_Assignment:_
Reproduce every line of text from the records below with no changes, and leave out the pictures.

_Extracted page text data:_
*-*-*
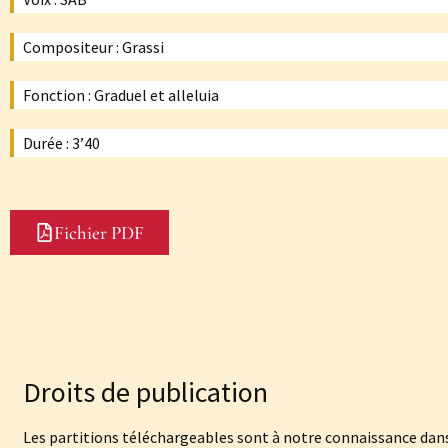
Compositeur : Grassi
Fonction : Graduel et alleluia
Durée : 3’40
Fichier PDF
Droits de publication
Les partitions téléchargeables sont à notre connaissance dans 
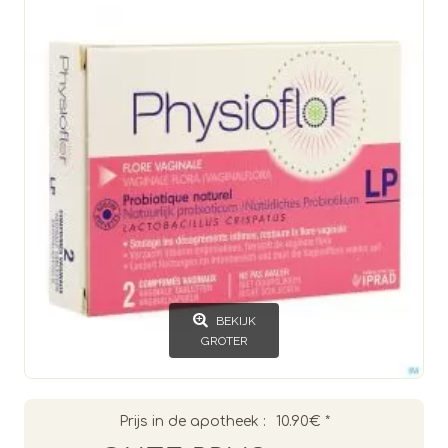
BEKIJK
GROTER
Prijs in de apotheek :
10.90€
*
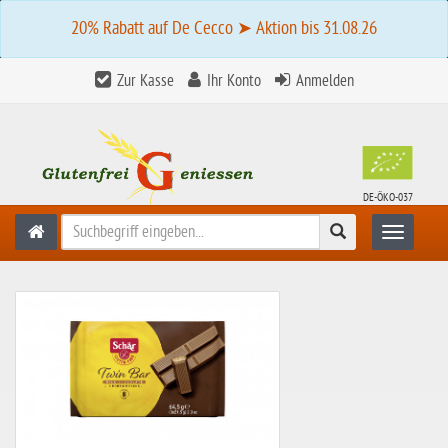
20% Rabatt auf De Cecco ➤ Aktion bis 31.08.26
Zur Kasse
Ihr Konto
Anmelden
DE-ÖKO-037
Suchen
Toggle n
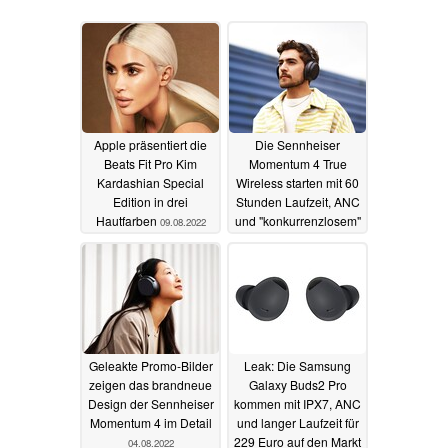
Apple präsentiert die
Die Sennheiser
Beats Fit Pro Kim
Momentum 4 True
Kardashian Special
Wireless starten mit 60
Edition in drei
Stunden Laufzeit, ANC
Hautfarben
und "konkurrenzlosem"
09.08.2022
Klang
09.08.2022
Geleakte Promo-Bilder
Leak: Die Samsung
zeigen das brandneue
Galaxy Buds2 Pro
Design der Sennheiser
kommen mit IPX7, ANC
Momentum 4 im Detail
und langer Laufzeit für
229 Euro auf den Markt
04.08.2022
*-*-*
_Response to the task:_
Compositeur : Grassi
Fonction : Graduel et alleluia
Durée : 3’40
Fichier PDF
Droits de publication
Les partitions téléchargeables sont à notre connaissance dans 
BEKIJK
GROTER
Prijs in de apotheek :
10.90€
*
20% Rabatt auf De Cecco ➤ Aktion bis 31.08.26
Zur Kasse
Ihr Konto
Anmelden
DE-ÖKO-037
Suchen
Toggle n
Apple präsentiert die
Die Sennheiser
Beats Fit Pro Kim
Momentum 4 True
Kardashian Special
Wireless starten mit 60
Edition in drei
Stunden Laufzeit, ANC
Hautfarben
und "konkurrenzlosem"
09.08.2022
Klang
09.08.2022
Geleakte Promo-Bilder
Leak: Die Samsung
zeigen das brandneue
Galaxy Buds2 Pro
Design der Sennheiser
kommen mit IPX7, ANC
Momentum 4 im Detail
und langer Laufzeit für
229 Euro auf den Markt
04.08.2022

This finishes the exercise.